- Tasks to carry out
A: Render this sentence from the vhost_net patch discussion in German: "Existing virtio net code is used in the guest without modification."
B: In the vhost_net patch discussion, which kernel release does Arnd Bergmann hope the patch will be included in?
C: Extend the vhost_net patch discussion onward from its final line.
[[ Passage for review, beginning ]]
Re: [PATCHv3 2/2] vhost_net: a kernel-level virtio server

"Michael S. Tsirkin" <mst@xxxxxxxxxx> · Sun, 16 Aug 2009 09:51:10 +0300

On Fri, Aug 14, 2009 at 01:40:36PM +0200, Arnd Bergmann wrote:
> On Thursday 13 August 2009, Michael S. Tsirkin wrote:
> > What it is: vhost net is a character device that can be used to reduce
> > the number of system calls involved in virtio networking.
> > Existing virtio net code is used in the guest without modification.
> 
> AFAICT, you have addressed all my comments, mostly by convincing me
> that you got it right anyway ;-).
> 
> I hope this gets into 2.6.32, good work!
> 
> > Signed-off-by: Michael S. Tsirkin <mst@xxxxxxxxxx>
> 
> Acked-by: Arnd Bergmann <arnd@xxxxxxxx>
> 
> One idea though:
> 
> > +	/* Parameter checking */
> > +	if (sock->sk->sk_type != SOCK_RAW) {
> > +		r = -ESOCKTNOSUPPORT;
> > +		goto done;
> > +	}
> > +
> > +	r = sock->ops->getname(sock, (struct sockaddr *)&uaddr.sa,
> > +			       &uaddr_len, 0);
> > +	if (r)
> > +		goto done;
> > +
> > +	if (uaddr.sa.sll_family != AF_PACKET) {
> > +		r = -EPFNOSUPPORT;
> > +		goto done;
> > +	}
> 
> You currently limit the scope of the driver by only allowing raw packet
> sockets to be passed into the network driver. In qemu, we currently support
> some very similar transports:
> 
> * raw packet (not in a release yet)
> * tcp connection
> * UDP multicast
> * tap character device
> * VDE with Unix local sockets
> 
> My primary interest right now is the tap support, but I think it would
> be interesting in general to allow different file descriptor types
> in vhost_net_set_socket. AFAICT, there are two major differences
> that we need to handle for this:
> 
> * most of the transports are sockets, tap uses a character device.
[[ Passage for review, end ]]
[[ Data shown, beginning ]]
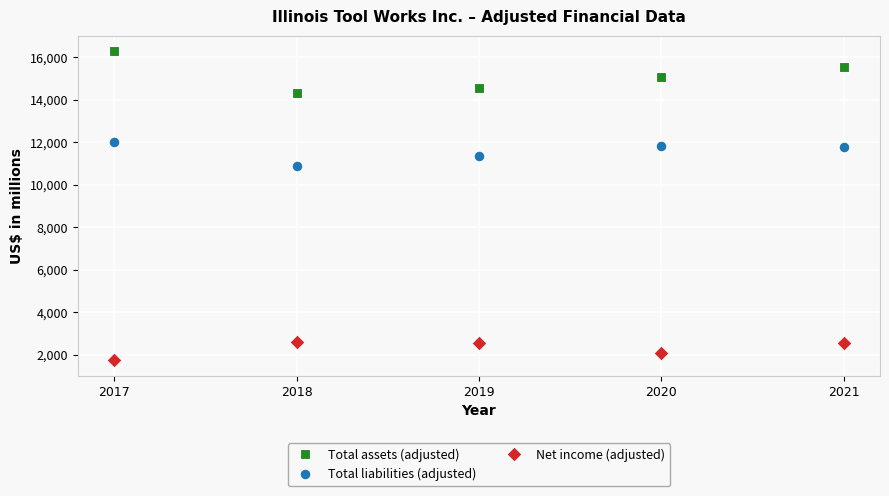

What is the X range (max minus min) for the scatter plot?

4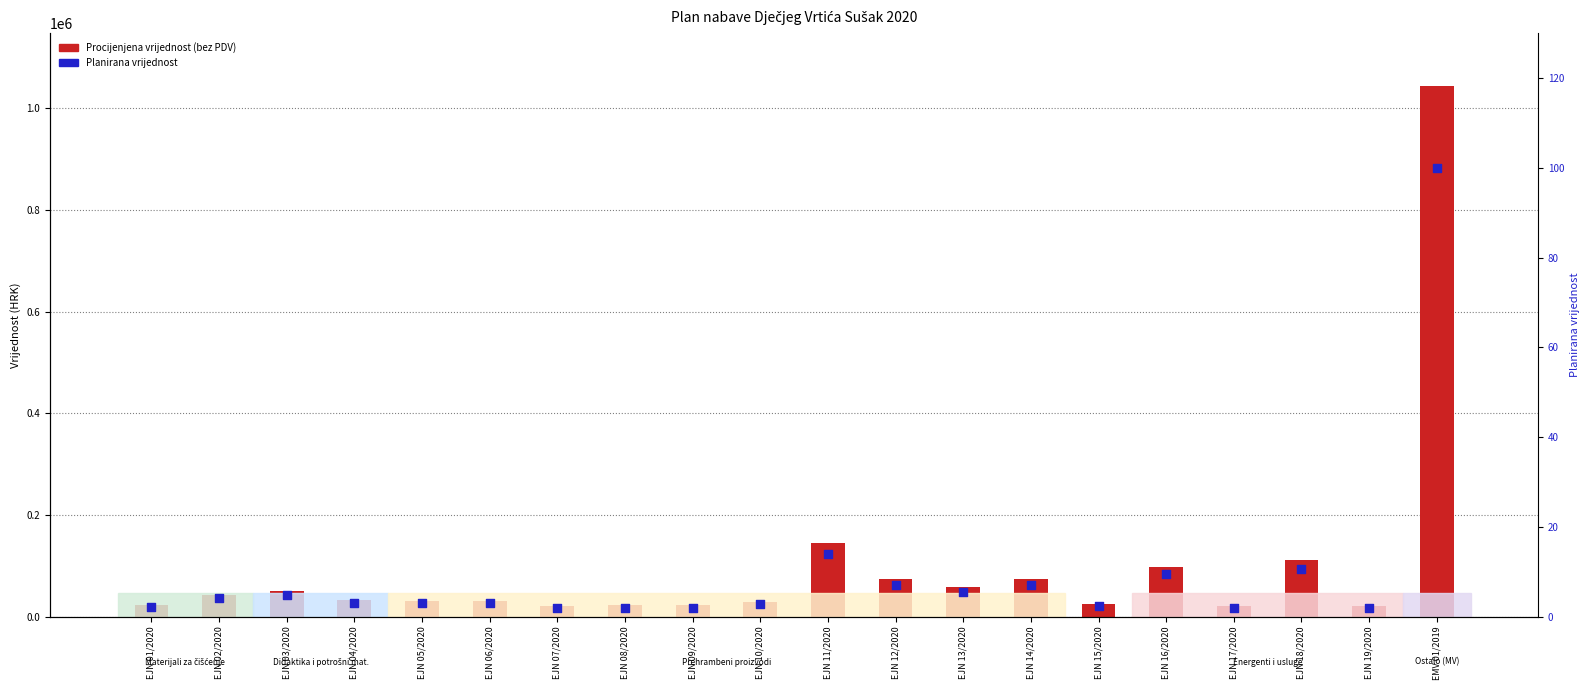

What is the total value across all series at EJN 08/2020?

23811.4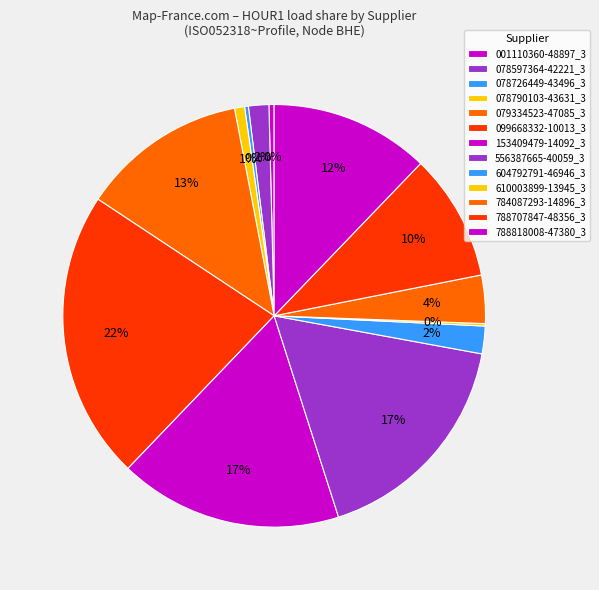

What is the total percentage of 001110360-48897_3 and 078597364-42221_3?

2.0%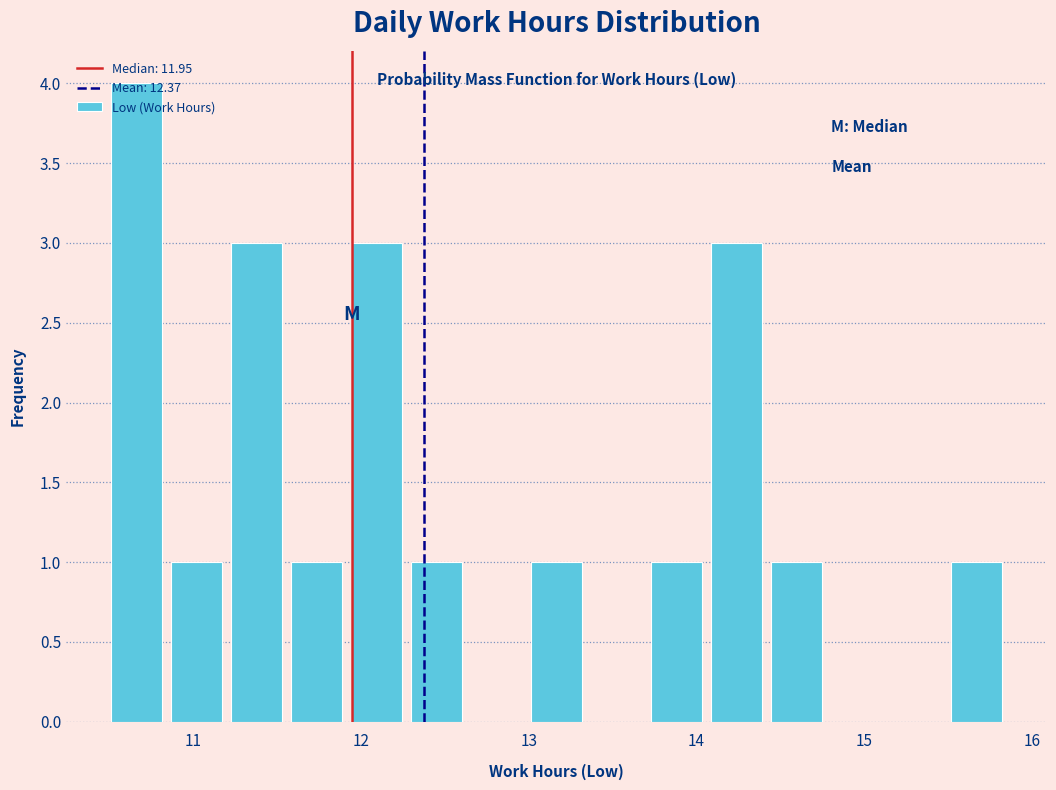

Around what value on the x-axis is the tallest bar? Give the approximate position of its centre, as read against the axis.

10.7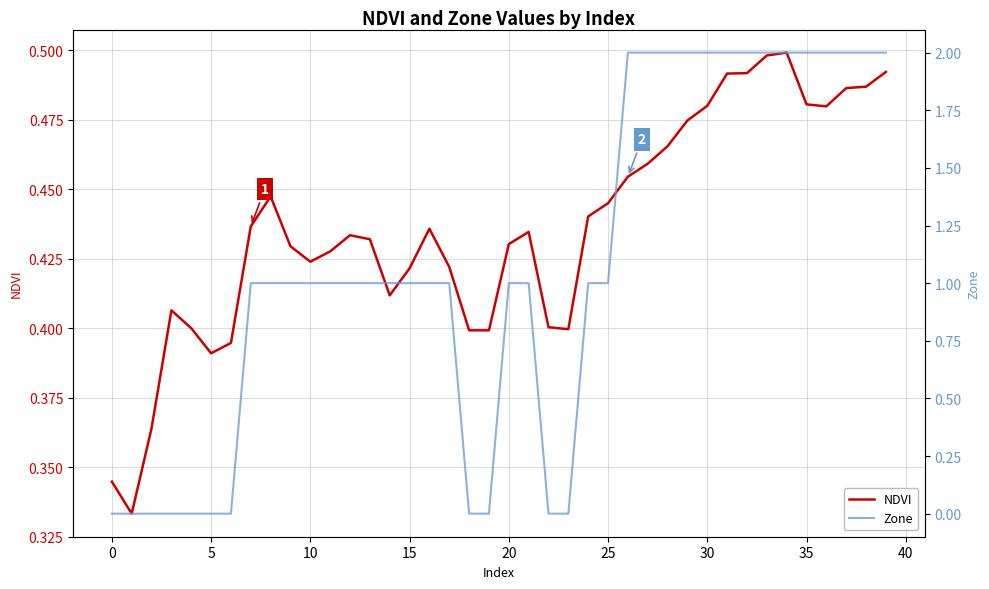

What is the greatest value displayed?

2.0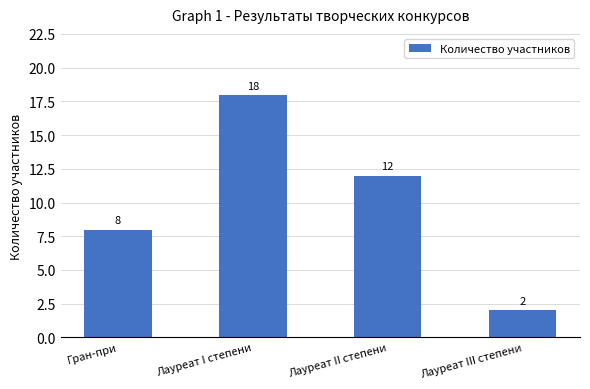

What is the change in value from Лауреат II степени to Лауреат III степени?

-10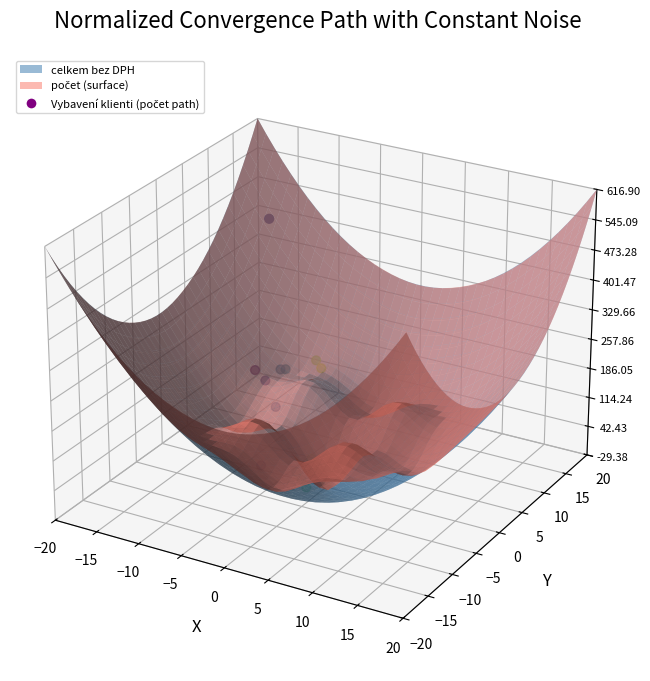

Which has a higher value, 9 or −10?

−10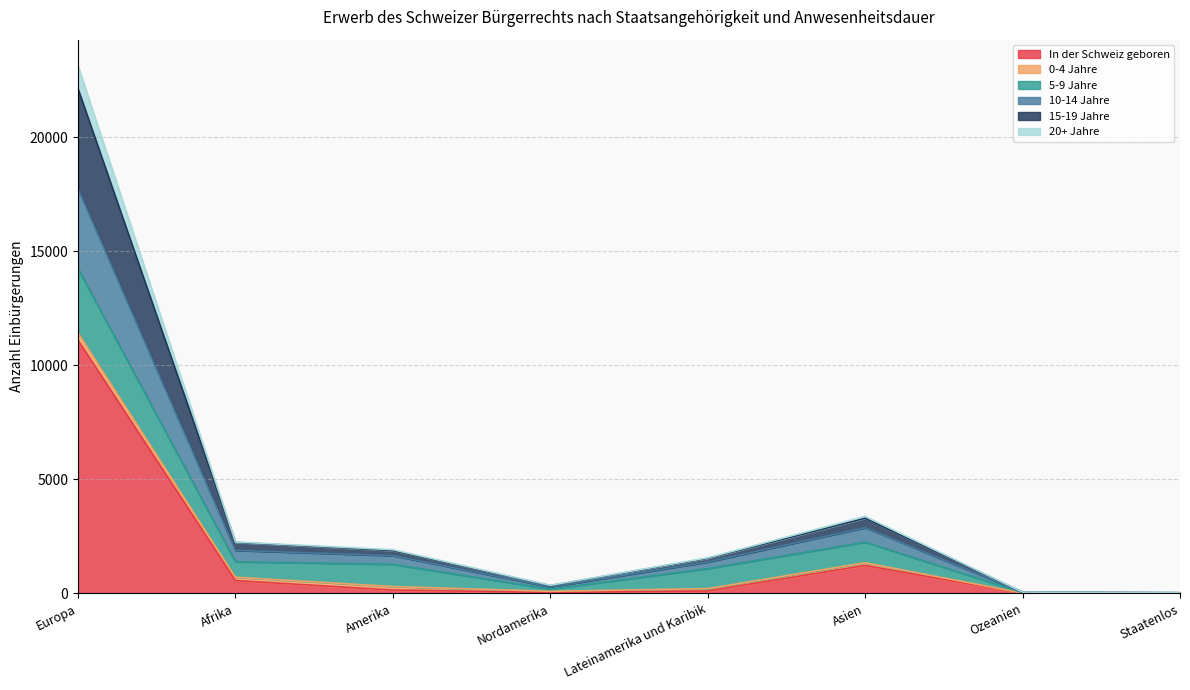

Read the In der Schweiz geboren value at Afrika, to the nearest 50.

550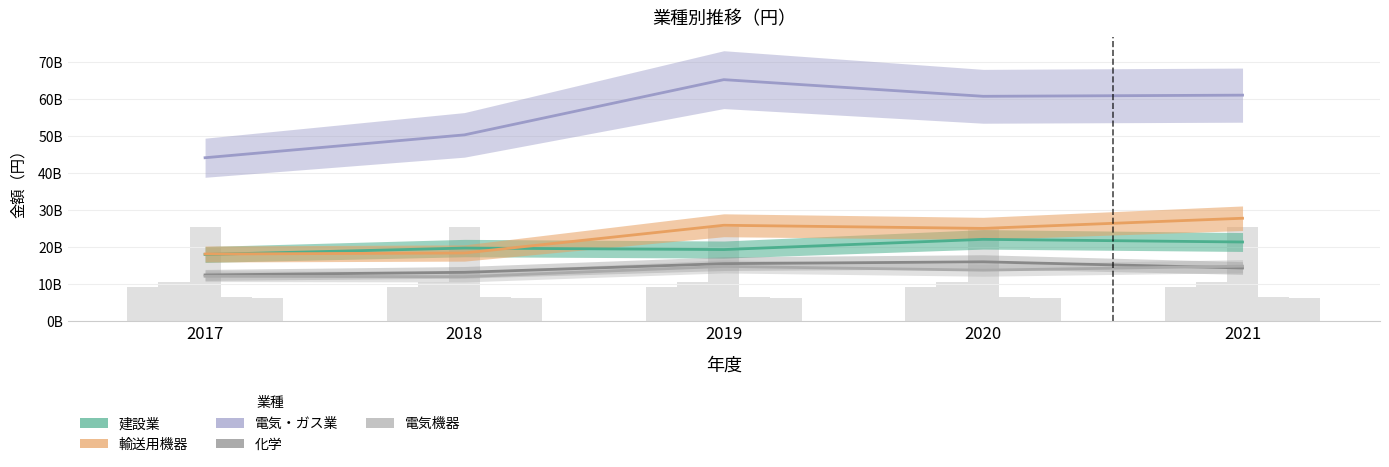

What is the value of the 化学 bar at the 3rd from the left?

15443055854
[[ Data shown, end ]]
- Answers to this exercise
A: Der vorhandene virtio-net-Code wird im Gast ohne Änderung verwendet.

B: 2.6.32

C:
>   This could be dealt with by having both a struct socket * in
>   struct vhost_net *and* a struct file *, or by always keeping the
>   struct file and calling vfs_readv/vfs_writev for the data transport
>   in both cases.

I am concerned that character devices might have weird side effects with
read/write operations and that calling them from kernel thread the way I
do might have security implications. Can't point at anything specific
though at the moment.
I wonder - can we expose the underlying socket used by tap, or will that
create complex lifetime issues?

> * Each transport has a slightly different header, we have
>   - raw ethernet frames (raw, udp multicast, tap)
>   - 32-bit length + raw frames, possibly fragmented (tcp)
>   - 80-bit header + raw frames, possibly fragmented (tap with vnet_hdr)
>   To handle these three cases, we need either different ioctl numbers
>   so that vhost_net can choose the right one, or a flags field in
>   VHOST_NET_SET_SOCKET, like
> 
>   #define VHOST_NET_RAW		1
>   #define VHOST_NET_LEN_HDR	2
>   #define VHOST_NET_VNET_HDR	4
> 
>   struct vhost_net_socket {
> 	unsigned int flags;
> 	int fd;
>   };
>   #define VHOST_NET_SET_SOCKET _IOW(VHOST_VIRTIO, 0x30, struct vhost_net_socket)

It seems we can query the socket to find out the type, or use the
features ioctl.

> If both of those are addressed, we can treat vhost_net as a generic
> way to do network handling in the kernel independent of the qemu
> model (raw, tap, ...) for it. 
> 
> Your qemu patch would have to work differently, so instead of 
> 
> qemu -net nic,vhost=eth0
> 
> you would do the same as today with the raw packet socket extension
> 
> qemu -net nic -net raw,ifname=eth0 
> 
> Qemu could then automatically try to use vhost_net, if it's available
> in the kernel, or just fall back on software vlan otherwise.
> Does that make sense?
> 
> 	Arnd <>

I agree, long term it should be enabled automatically when possible.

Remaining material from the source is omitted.